» **What to do**
**A.** According to the passage about Pak Teguh's tree duty, how many years has he worked in the national park?
**B.** Extend the passage about Pak Teguh's tree duty, picking up right after its final sentence.

» **Passage for review**
His next comment astounded me. “I sit in a tree all day and night. That one right there,” he said, pointing at a tall, sturdy tree. “This is a popular waterhole, so the chance of seeing wildlife here is very high. I have to be tree-bound. I have to eat and sleep up there. My feet are not allowed to touch the ground the entire time”, he continued. “The leopards cruise through this area, and if they could sniff me out, a predator in their mind, they would either take flight or attack me. So, I must become part of the tree, camouflaged in the branches the whole time. I eat rice only. Rice does not have a strong odour. I even have to pee into a plastic bag and keep that stored in my backpack. If I urinated on the forest floor, this would mark my spot and would be a dead giveaway. I am armed – just in case.”

It turns out that, in his four years of working in the national park, Pak Teguh has done tree duty several times. “We study alone. It is our job to collect data,” he added, “I am happy to dedicate myself to this work, and I am learning all the time.”

» **Input data**
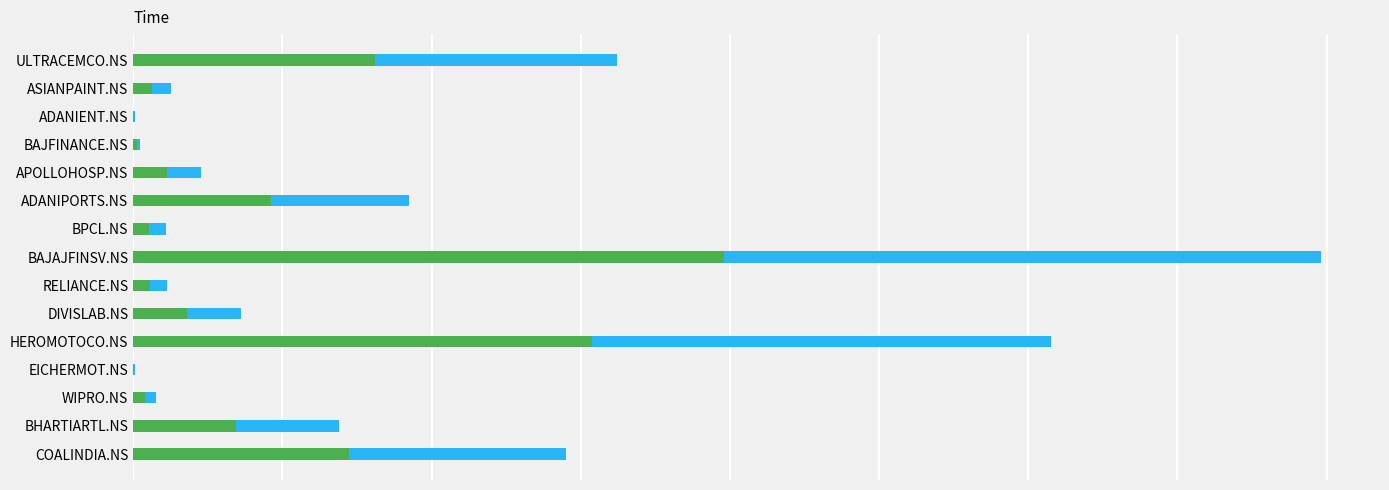

Reading left to right, what are all the values shown in this chart?

value1: 0=40.6	1=3.2	2=0.2	3=0.6	4=5.7	5=23.1	6=2.7	7=99.0	8=2.9	9=9.0	10=76.9	11=0.1	12=1.9	13=17.2	14=36.1
value2: 0=40.6	1=3.2	2=0.2	3=0.6	4=5.7	5=23.1	6=2.7	7=100.0	8=2.8	9=9.1	10=76.9	11=0.1	12=1.9	13=17.3	14=36.3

» **Per-task answers**
**A.** Four years.

**B.**
The Baluran National Park has a unique landscape. Grassland, acacia scrub and lowland forest stretches across most of its area – some 25,000 hectares.  The grassland is referred to as savannah. Dominating this landscape, the mighty Mount Baluran, a dormant volcano, rises to 1,247 metres. The best place to get an overview of the park is from the watchtower at Bekol, where you can look out over the endless landscape and see as far as Bali.

The park is fringed by stunning coral reefs. It takes one hour to travel the 15 kilometres to the beach. The road is very rough road but when you arrive at Bama Beach, a beautiful white stretch of sand, it is worth it. It is a bay and very safe for swimming and an excellent snorkelling spot.

I stayed in a homestay just outside the park entrance and my host advised me to have lunch at Bekol, a central spot in the park, and not to rely on the Bama beachside warungs (cafes). It turned out to be good advice. When I got to the beach, which is a highlight of the park, everything was closed. The chalets at Bama Beach are terribly run down, so it’s much better to stay in Wonorejo, just outside the park and choose a nice family-run homestay.

Wonorejo is a sweet little village with an excellent selection of homestays, some of which have swimming pools. There are two options to explore the park – travel by car or take the freewheeling easy rider option and rent an ojek (motorbike and driver). This can easily be arranged in Wonojero beforehand. Why not get adventurous? It’s a safari park after all.

Baluran was given national park status in 1984, but so far it hasn’t provided the sort of facilities to attract the thousands of tourists like some other parks. Let’s hope it stays this way. Baluran is a hidden find.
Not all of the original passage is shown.